## Records supplied:
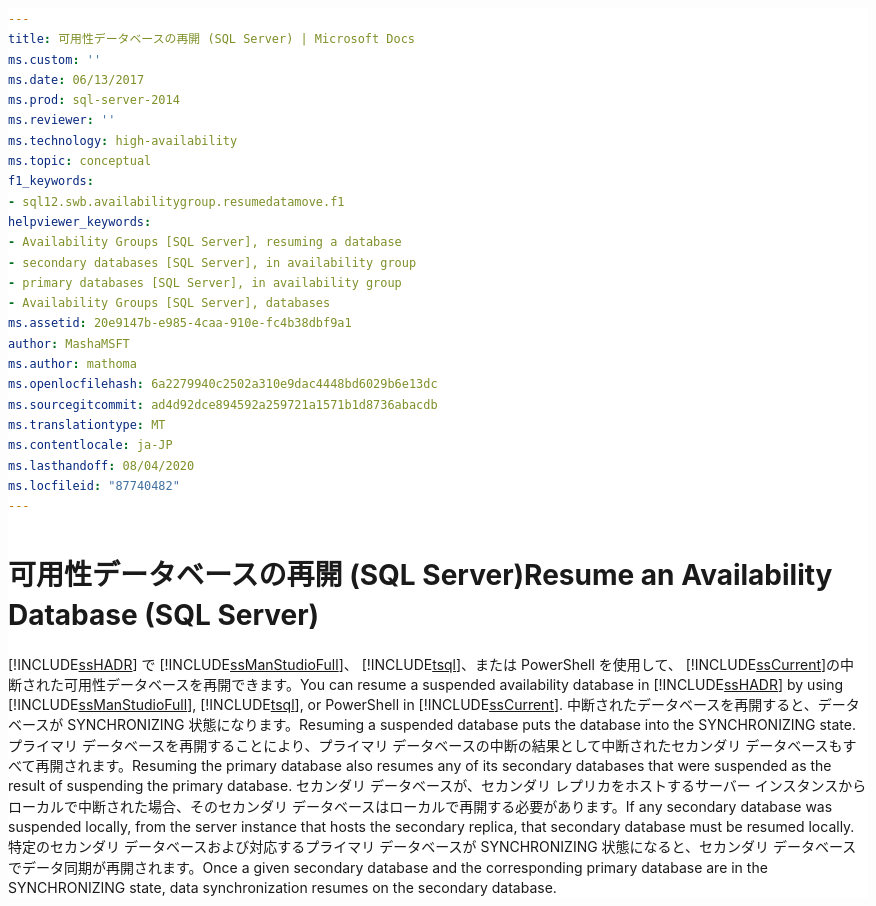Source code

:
 ```yaml
---
title: 可用性データベースの再開 (SQL Server) | Microsoft Docs
ms.custom: ''
ms.date: 06/13/2017
ms.prod: sql-server-2014
ms.reviewer: ''
ms.technology: high-availability
ms.topic: conceptual
f1_keywords:
- sql12.swb.availabilitygroup.resumedatamove.f1
helpviewer_keywords:
- Availability Groups [SQL Server], resuming a database
- secondary databases [SQL Server], in availability group
- primary databases [SQL Server], in availability group
- Availability Groups [SQL Server], databases
ms.assetid: 20e9147b-e985-4caa-910e-fc4b38dbf9a1
author: MashaMSFT
ms.author: mathoma
ms.openlocfilehash: 6a2279940c2502a310e9dac4448bd6029b6e13dc
ms.sourcegitcommit: ad4d92dce894592a259721a1571b1d8736abacdb
ms.translationtype: MT
ms.contentlocale: ja-JP
ms.lasthandoff: 08/04/2020
ms.locfileid: "87740482"
---
```

# <a name="resume-an-availability-database-sql-server"></a><span data-ttu-id="83ae0-102">可用性データベースの再開 (SQL Server)</span><span class="sxs-lookup"><span data-stu-id="83ae0-102">Resume an Availability Database (SQL Server)</span></span>
  <span data-ttu-id="83ae0-103">[!INCLUDE[ssHADR](../../../includes/sshadr-md.md)] で [!INCLUDE[ssManStudioFull](../../../includes/ssmanstudiofull-md.md)]、 [!INCLUDE[tsql](../../../includes/tsql-md.md)]、または PowerShell を使用して、 [!INCLUDE[ssCurrent](../../../includes/sscurrent-md.md)]の中断された可用性データベースを再開できます。</span><span class="sxs-lookup"><span data-stu-id="83ae0-103">You can resume a suspended availability database in [!INCLUDE[ssHADR](../../../includes/sshadr-md.md)] by using [!INCLUDE[ssManStudioFull](../../../includes/ssmanstudiofull-md.md)], [!INCLUDE[tsql](../../../includes/tsql-md.md)], or PowerShell in [!INCLUDE[ssCurrent](../../../includes/sscurrent-md.md)].</span></span> <span data-ttu-id="83ae0-104">中断されたデータベースを再開すると、データベースが SYNCHRONIZING 状態になります。</span><span class="sxs-lookup"><span data-stu-id="83ae0-104">Resuming a suspended database puts the database into the SYNCHRONIZING state.</span></span> <span data-ttu-id="83ae0-105">プライマリ データベースを再開することにより、プライマリ データベースの中断の結果として中断されたセカンダリ データベースもすべて再開されます。</span><span class="sxs-lookup"><span data-stu-id="83ae0-105">Resuming the primary database also resumes any of its secondary databases that were suspended as the result of suspending the primary database.</span></span> <span data-ttu-id="83ae0-106">セカンダリ データベースが、セカンダリ レプリカをホストするサーバー インスタンスからローカルで中断された場合、そのセカンダリ データベースはローカルで再開する必要があります。</span><span class="sxs-lookup"><span data-stu-id="83ae0-106">If any secondary database was suspended locally, from the server instance that hosts the secondary replica, that secondary database must be resumed locally.</span></span> <span data-ttu-id="83ae0-107">特定のセカンダリ データベースおよび対応するプライマリ データベースが SYNCHRONIZING 状態になると、セカンダリ データベースでデータ同期が再開されます。</span><span class="sxs-lookup"><span data-stu-id="83ae0-107">Once a given secondary database and the corresponding primary database are in the SYNCHRONIZING state, data synchronization resumes on the secondary database.</span></span>  
  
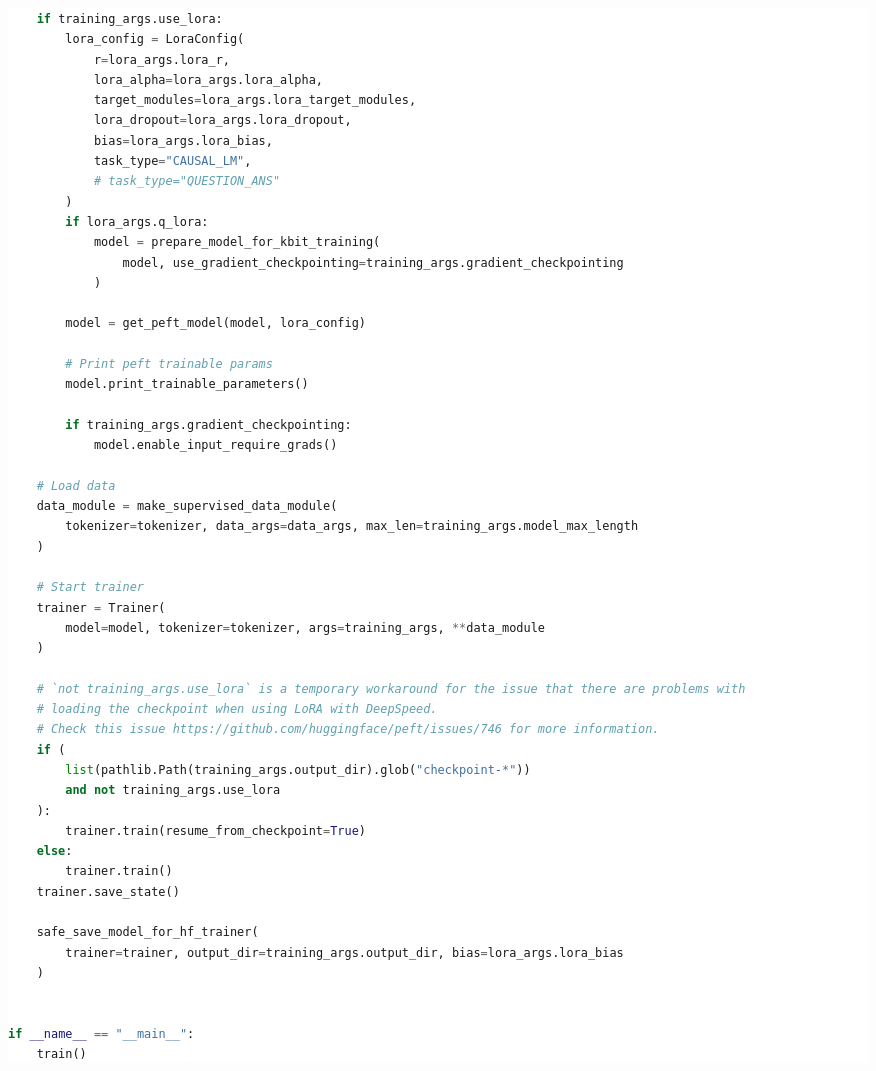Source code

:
 ```python
    if training_args.use_lora:
        lora_config = LoraConfig(
            r=lora_args.lora_r,
            lora_alpha=lora_args.lora_alpha,
            target_modules=lora_args.lora_target_modules,
            lora_dropout=lora_args.lora_dropout,
            bias=lora_args.lora_bias,
            task_type="CAUSAL_LM",
            # task_type="QUESTION_ANS"
        )
        if lora_args.q_lora:
            model = prepare_model_for_kbit_training(
                model, use_gradient_checkpointing=training_args.gradient_checkpointing
            )

        model = get_peft_model(model, lora_config)

        # Print peft trainable params
        model.print_trainable_parameters()

        if training_args.gradient_checkpointing:
            model.enable_input_require_grads()

    # Load data
    data_module = make_supervised_data_module(
        tokenizer=tokenizer, data_args=data_args, max_len=training_args.model_max_length
    )

    # Start trainer
    trainer = Trainer(
        model=model, tokenizer=tokenizer, args=training_args, **data_module
    )

    # `not training_args.use_lora` is a temporary workaround for the issue that there are problems with
    # loading the checkpoint when using LoRA with DeepSpeed.
    # Check this issue https://github.com/huggingface/peft/issues/746 for more information.
    if (
        list(pathlib.Path(training_args.output_dir).glob("checkpoint-*"))
        and not training_args.use_lora
    ):
        trainer.train(resume_from_checkpoint=True)
    else:
        trainer.train()
    trainer.save_state()

    safe_save_model_for_hf_trainer(
        trainer=trainer, output_dir=training_args.output_dir, bias=lora_args.lora_bias
    )


if __name__ == "__main__":
    train()

```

## What you will do:
Transcribe exactly each line of the records from the start up to and including the one with "Database (SQL Server)</span></span>", and leave out every picture.

## Your solution:
Source code

:
 ```yaml
---
title: 可用性データベースの再開 (SQL Server) | Microsoft Docs
ms.custom: ''
ms.date: 06/13/2017
ms.prod: sql-server-2014
ms.reviewer: ''
ms.technology: high-availability
ms.topic: conceptual
f1_keywords:
- sql12.swb.availabilitygroup.resumedatamove.f1
helpviewer_keywords:
- Availability Groups [SQL Server], resuming a database
- secondary databases [SQL Server], in availability group
- primary databases [SQL Server], in availability group
- Availability Groups [SQL Server], databases
ms.assetid: 20e9147b-e985-4caa-910e-fc4b38dbf9a1
author: MashaMSFT
ms.author: mathoma
ms.openlocfilehash: 6a2279940c2502a310e9dac4448bd6029b6e13dc
ms.sourcegitcommit: ad4d92dce894592a259721a1571b1d8736abacdb
ms.translationtype: MT
ms.contentlocale: ja-JP
ms.lasthandoff: 08/04/2020
ms.locfileid: "87740482"
---
```

# <a name="resume-an-availability-database-sql-server"></a><span data-ttu-id="83ae0-102">可用性データベースの再開 (SQL Server)</span><span class="sxs-lookup"><span data-stu-id="83ae0-102">Resume an Availability Database (SQL Server)</span></span>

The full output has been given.